Lawyers for the state of California argued that prosecutorial immunity prevents Daleiden from suing the state Attorney General’s office for selective prosecution.

Daleiden’s attorneys argued they could amend their lawsuit to add more specific allegations about biased and retaliatory motives in the investigation leading up to the prosecution, but California Deputy AG Vickie Whitney said that would be akin to “rewriting history.”

“They can’t simply rewrite history now and call it something other than what they’ve named it in the third claim — invidious and selective prosecution,” Whitney said.

Representing Planned Parenthood Federation of America, attorney Oscar Ramallo said claims against his client should also be dismissed because it can’t be held liable for asking the government to go after criminals.

“Private parties have a right to petition the government to enforce the laws,” Ramallo said. “That’s immunized unless their petition is beyond the pale of reasonableness.”

He said a jury verdict against Daleiden and a San Francisco County judge’s finding of probable cause for most charges filed against him make it “very clear” that the petition was reasonable.

Daleiden also claims he is the only journalist ever prosecuted for violating California penal code § 632, a law passed in 1967, which makes eavesdropping on or recording confidential communications a crime punishable by up to a year in prison and a $2,500 fine.
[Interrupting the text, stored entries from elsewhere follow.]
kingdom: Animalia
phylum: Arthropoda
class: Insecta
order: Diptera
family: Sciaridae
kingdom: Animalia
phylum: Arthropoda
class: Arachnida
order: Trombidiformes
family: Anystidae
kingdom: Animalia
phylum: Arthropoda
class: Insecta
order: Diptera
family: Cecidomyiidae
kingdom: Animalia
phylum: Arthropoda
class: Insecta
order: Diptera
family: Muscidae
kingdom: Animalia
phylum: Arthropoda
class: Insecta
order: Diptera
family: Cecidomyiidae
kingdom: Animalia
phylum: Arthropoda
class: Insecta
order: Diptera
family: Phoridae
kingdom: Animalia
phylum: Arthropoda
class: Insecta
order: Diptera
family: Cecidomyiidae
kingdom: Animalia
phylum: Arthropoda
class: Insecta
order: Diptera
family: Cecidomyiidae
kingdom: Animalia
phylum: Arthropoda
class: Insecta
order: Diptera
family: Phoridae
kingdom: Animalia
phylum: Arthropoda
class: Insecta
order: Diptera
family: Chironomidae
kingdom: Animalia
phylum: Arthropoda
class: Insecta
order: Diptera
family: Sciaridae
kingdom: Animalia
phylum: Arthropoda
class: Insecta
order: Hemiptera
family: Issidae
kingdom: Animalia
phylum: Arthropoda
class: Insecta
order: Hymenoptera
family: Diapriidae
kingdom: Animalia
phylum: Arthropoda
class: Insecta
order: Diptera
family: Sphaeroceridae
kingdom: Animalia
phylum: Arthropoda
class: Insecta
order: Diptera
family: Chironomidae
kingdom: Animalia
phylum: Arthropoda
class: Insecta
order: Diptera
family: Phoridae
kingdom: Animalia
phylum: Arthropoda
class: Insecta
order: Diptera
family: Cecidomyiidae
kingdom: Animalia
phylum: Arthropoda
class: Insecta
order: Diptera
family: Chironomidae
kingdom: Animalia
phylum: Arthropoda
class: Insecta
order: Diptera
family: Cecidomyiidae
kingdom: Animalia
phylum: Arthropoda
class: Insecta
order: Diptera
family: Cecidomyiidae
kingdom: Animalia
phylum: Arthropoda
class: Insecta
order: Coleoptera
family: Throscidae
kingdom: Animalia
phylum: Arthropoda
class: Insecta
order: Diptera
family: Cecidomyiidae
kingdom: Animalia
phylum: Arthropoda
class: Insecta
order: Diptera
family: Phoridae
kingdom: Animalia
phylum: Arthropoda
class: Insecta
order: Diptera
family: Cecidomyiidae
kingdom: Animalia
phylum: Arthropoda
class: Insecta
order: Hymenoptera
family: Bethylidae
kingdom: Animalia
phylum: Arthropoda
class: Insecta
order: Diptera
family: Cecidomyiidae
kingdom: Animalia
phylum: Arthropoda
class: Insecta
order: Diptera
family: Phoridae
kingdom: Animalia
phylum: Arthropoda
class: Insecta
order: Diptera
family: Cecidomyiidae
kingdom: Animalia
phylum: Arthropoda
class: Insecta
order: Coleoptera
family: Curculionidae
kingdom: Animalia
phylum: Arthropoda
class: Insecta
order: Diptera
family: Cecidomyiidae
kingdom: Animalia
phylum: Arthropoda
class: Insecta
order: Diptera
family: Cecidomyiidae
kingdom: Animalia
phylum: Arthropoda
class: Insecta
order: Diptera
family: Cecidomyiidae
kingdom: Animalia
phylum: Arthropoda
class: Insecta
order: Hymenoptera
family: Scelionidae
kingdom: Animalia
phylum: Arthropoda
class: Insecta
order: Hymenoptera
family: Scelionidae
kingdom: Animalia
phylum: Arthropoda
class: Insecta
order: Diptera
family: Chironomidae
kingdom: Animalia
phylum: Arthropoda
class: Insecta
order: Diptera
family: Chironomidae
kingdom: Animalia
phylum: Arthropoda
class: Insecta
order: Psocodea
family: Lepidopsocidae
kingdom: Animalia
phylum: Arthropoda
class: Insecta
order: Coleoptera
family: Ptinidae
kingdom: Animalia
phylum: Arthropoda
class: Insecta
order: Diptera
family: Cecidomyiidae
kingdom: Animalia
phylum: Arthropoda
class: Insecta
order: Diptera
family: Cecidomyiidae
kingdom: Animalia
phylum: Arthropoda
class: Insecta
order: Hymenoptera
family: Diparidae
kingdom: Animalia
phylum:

Daleiden’s opponents dispute that he is the only journalist ever to be prosecuted for violating the law.

He further claims the state Legislature amended the eavesdropping law in 2016 to prohibit the publication of any “confidential communication” of a health care provider. He said that was specifically intended to stifle his speech and undercover journalism work. Daleiden seeks a court order declaring the amended state law an unconstitutional restriction on free speech.

“Our position is this is a content-based regulation on speech subject to strict scrutiny,” Daleiden’s attorney Peter Breen told the judge. “We have a pretty strong argument to strike it down.”

Judge Orrick, who oversaw two civil lawsuits against Daleiden’s group and barred him from releasing secret recordings, was not convinced by those arguments.

“I don’t think you’ve been able to state a claim specifically with respect to it, and I’m thinking you’re not going to be able to because you have to show it’s unconstitutional in every respect, and that just seems unlikely to me,” Orrick said.

A lawyer representing former California Attorney General’s office employee Jill Habig also argued the suit should be dismissed as time-barred because the complaint was filed more than two years after Daleiden obtained evidence supporting his selective prosecution claims.  

Attorney Erin Mayer said Daleiden had access to nine of the 11 emails cited in his complaint as early as February 2017 and as late as May 10, 2018, more than two years before he filed suit on May 12, 2020.

Mark Meuser, another lawyer representing Daleiden, said his client may have suspected he was the victim of selective prosecution before May 2018, but he did not obtain full knowledge until July and August of 2018 when documents were released showing a “relationship” between prosecutors and abortion provider groups.

Meuser claims an August 2018 document showed the decision to prosecute was based on the content of Daleiden’s speech, specifically how he edited and posted videos three years earlier.

Mayer emphasized that the law does not require that a plaintiff have “all pieces of the jigsaw puzzle” before the statute-of-limitations clock starts ticking.

“The standard is, ‘Does the plaintiff have a reason to know or at least to suspect he has a claim,” Mayer said. “Fall of 2017 is when they knew.”

Orrick said he is likely to dismiss selective prosecution claims as time-barred with leave to amend. But the judge said he could dismiss those claims permanently for a different reason — because California makes a compelling case for immunity.

“The prosecutorial immunity defenses seem strong and ripe and the question in my mind is whether the case should be dismissed without leave or with leave,” Orrick said.

After one hour of debate, Judge Orrick took the arguments under submission.